(Collected data)
________________

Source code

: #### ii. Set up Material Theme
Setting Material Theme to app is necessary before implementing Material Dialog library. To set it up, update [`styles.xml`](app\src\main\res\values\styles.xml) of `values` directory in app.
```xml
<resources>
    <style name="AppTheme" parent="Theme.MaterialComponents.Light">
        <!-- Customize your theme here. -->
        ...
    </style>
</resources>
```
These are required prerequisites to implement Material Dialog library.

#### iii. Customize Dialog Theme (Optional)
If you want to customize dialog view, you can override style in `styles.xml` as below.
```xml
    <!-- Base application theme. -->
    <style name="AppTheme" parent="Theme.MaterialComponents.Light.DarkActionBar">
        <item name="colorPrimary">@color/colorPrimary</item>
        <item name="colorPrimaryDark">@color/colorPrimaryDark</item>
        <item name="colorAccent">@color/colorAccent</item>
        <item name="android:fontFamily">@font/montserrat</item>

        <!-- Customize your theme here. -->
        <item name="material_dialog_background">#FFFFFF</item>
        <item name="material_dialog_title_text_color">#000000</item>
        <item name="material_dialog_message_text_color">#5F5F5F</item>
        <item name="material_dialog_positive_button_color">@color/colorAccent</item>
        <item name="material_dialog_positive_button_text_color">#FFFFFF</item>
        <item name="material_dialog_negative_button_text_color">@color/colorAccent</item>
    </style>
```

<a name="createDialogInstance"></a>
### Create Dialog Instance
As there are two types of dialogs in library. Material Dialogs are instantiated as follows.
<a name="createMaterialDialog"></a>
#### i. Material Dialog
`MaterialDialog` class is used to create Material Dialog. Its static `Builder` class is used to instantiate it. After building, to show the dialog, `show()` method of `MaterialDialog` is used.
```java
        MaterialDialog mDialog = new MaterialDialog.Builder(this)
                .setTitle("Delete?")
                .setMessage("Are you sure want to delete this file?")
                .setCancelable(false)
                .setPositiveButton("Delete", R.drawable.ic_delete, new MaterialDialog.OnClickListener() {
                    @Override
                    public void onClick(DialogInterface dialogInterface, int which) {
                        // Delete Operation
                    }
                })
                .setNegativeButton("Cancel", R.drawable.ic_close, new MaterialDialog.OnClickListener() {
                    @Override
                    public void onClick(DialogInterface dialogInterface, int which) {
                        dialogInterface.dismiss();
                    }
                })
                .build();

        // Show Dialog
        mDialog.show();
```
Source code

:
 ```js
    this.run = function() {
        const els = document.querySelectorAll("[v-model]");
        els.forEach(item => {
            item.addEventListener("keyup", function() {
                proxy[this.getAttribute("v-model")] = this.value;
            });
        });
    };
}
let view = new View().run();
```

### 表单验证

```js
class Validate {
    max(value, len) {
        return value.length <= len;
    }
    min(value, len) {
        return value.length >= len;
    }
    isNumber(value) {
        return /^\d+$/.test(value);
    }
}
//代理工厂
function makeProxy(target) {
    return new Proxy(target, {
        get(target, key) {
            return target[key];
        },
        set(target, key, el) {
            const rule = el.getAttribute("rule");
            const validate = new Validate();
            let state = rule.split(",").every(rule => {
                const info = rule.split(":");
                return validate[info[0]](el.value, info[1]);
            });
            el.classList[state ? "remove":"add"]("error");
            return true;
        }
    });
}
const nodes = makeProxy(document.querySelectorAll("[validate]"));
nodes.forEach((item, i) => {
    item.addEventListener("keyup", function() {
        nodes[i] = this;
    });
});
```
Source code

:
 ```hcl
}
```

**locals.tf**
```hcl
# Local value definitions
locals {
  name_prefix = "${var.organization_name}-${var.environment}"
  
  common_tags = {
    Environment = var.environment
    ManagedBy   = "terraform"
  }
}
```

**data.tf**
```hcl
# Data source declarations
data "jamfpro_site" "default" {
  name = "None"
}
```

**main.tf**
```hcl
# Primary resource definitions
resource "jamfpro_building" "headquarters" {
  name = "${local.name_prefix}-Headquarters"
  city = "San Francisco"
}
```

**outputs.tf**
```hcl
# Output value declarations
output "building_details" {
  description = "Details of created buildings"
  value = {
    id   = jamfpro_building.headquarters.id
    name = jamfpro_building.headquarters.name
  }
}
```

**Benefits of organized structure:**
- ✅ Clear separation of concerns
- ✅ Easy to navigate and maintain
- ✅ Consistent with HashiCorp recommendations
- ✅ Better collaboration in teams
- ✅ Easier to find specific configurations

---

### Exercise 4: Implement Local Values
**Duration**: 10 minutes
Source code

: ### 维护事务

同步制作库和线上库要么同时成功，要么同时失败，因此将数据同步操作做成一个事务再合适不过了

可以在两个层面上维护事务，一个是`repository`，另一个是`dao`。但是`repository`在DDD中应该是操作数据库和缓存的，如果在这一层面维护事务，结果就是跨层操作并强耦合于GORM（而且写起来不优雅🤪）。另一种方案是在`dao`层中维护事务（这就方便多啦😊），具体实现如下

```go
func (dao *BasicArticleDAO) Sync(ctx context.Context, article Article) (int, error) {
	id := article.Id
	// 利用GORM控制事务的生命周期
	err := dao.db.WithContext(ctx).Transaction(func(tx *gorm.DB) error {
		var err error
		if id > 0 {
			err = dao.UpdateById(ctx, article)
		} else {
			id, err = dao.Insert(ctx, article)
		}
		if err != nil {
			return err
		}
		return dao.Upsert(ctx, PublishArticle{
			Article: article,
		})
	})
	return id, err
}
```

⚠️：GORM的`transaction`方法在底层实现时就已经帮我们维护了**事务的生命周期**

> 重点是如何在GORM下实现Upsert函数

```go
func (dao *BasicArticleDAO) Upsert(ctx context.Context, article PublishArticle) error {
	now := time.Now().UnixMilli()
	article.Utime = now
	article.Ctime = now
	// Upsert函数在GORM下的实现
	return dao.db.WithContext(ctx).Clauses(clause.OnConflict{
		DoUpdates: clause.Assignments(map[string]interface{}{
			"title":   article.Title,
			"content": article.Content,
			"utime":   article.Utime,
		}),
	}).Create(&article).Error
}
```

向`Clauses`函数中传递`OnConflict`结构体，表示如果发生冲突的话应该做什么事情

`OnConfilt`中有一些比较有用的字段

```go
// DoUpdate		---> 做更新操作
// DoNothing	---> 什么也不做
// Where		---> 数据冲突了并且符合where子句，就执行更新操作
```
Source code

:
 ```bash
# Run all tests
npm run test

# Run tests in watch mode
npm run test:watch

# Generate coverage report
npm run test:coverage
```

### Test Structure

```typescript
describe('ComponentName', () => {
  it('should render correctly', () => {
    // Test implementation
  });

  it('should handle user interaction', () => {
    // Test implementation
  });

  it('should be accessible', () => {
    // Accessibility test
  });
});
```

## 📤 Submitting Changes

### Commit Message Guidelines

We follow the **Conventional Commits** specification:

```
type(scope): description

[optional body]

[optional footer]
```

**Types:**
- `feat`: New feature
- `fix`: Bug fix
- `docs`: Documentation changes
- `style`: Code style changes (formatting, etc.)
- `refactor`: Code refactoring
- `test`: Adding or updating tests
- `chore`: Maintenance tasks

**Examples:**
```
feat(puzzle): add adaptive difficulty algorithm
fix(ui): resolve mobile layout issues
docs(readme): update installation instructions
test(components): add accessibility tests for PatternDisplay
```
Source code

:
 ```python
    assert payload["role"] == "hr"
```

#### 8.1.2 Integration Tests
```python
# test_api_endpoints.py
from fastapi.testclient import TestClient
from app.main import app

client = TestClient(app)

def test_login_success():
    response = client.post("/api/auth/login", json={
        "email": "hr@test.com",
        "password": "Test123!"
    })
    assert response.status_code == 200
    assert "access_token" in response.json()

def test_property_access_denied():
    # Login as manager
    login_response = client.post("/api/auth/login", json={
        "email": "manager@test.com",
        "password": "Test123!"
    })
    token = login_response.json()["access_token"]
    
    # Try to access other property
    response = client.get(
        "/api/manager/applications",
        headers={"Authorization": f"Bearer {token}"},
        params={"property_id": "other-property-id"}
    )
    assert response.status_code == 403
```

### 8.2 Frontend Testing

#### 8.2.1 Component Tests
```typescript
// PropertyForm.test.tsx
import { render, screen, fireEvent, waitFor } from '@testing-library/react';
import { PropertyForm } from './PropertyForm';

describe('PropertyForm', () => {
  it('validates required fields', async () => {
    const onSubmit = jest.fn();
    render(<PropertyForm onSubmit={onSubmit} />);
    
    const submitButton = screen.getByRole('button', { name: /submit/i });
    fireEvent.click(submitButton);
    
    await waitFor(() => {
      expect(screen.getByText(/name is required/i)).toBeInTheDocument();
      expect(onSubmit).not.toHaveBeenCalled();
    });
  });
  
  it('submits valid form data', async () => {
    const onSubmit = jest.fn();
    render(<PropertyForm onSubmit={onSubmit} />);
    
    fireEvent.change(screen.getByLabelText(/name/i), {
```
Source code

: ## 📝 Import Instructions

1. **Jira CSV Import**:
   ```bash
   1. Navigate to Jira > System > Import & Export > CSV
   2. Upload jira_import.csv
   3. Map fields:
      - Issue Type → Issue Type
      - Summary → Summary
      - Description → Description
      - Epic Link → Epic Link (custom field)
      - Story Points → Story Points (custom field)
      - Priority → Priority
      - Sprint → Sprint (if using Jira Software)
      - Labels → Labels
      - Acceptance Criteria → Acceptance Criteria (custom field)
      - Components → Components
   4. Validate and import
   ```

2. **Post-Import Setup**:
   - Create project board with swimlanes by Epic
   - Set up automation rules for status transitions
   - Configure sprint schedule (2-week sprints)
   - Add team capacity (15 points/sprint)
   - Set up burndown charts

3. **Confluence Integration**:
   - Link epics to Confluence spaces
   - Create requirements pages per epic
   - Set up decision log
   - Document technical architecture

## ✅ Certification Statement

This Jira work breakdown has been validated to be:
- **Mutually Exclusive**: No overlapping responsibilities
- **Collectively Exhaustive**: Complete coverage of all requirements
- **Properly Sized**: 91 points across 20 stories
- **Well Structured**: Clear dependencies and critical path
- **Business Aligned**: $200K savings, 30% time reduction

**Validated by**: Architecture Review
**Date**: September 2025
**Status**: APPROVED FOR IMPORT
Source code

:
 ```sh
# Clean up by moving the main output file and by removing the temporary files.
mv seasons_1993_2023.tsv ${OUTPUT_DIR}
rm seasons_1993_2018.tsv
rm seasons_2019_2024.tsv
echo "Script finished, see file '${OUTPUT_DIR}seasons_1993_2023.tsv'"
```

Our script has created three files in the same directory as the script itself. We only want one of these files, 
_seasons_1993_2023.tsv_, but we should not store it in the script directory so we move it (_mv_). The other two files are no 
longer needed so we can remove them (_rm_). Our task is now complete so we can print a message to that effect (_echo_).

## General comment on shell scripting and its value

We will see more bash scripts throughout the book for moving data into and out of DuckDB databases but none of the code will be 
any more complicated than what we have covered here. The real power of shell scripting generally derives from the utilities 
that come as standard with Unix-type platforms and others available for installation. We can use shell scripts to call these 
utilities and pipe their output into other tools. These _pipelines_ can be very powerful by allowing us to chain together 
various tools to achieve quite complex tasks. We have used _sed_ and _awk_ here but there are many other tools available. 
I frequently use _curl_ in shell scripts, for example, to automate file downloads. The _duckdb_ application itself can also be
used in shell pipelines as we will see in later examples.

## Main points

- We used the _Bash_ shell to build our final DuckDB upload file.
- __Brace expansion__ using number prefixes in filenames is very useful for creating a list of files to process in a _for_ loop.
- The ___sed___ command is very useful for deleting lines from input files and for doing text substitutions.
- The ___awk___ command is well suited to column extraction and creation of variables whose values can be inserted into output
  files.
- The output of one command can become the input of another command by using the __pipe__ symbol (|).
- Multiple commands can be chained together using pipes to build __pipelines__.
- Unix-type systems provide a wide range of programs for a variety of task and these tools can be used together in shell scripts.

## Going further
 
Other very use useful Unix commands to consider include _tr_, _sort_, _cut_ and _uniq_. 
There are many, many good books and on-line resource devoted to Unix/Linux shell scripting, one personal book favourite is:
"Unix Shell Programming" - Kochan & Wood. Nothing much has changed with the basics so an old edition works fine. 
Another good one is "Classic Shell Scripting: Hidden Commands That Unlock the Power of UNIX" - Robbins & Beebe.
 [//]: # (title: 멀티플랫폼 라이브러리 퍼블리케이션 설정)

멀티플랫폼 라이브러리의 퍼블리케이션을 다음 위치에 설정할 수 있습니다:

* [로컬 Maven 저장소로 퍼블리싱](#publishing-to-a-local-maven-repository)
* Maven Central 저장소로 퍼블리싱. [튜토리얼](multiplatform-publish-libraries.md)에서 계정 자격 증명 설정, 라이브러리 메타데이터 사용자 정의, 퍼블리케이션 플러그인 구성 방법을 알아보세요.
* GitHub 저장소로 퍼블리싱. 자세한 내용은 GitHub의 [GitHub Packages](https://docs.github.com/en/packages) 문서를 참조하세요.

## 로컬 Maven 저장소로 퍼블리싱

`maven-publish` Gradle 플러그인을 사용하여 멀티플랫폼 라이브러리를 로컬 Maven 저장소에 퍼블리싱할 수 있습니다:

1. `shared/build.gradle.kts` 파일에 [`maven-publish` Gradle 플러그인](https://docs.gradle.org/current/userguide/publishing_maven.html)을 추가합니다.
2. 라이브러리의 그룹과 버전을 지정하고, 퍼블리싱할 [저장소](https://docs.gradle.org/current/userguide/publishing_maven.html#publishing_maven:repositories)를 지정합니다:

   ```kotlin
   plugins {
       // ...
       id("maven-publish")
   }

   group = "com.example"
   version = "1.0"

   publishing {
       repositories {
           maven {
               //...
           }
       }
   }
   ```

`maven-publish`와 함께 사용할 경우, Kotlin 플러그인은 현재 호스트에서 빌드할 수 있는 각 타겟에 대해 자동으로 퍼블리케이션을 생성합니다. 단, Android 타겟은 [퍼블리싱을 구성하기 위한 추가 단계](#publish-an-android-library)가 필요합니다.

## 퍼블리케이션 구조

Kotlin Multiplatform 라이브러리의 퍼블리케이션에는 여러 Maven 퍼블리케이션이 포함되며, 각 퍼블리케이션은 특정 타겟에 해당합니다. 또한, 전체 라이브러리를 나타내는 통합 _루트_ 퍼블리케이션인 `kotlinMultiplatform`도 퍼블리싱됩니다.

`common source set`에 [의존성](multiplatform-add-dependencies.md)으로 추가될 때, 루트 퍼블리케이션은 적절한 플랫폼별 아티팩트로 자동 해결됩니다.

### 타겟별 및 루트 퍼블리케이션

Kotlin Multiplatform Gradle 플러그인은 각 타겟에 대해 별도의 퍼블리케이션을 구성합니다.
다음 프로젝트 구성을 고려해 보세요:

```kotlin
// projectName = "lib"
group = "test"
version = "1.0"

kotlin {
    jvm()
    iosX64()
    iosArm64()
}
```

________________

• [Work task]:
The answer consists of the lines above that include the word "html", each copied exactly.

• [Written answer]:
1. `shared/build.gradle.kts` 파일에 [`maven-publish` Gradle 플러그인](https://docs.gradle.org/current/userguide/publishing_maven.html)을 추가합니다.
2. 라이브러리의 그룹과 버전을 지정하고, 퍼블리싱할 [저장소](https://docs.gradle.org/current/userguide/publishing_maven.html#publishing_maven:repositories)를 지정합니다:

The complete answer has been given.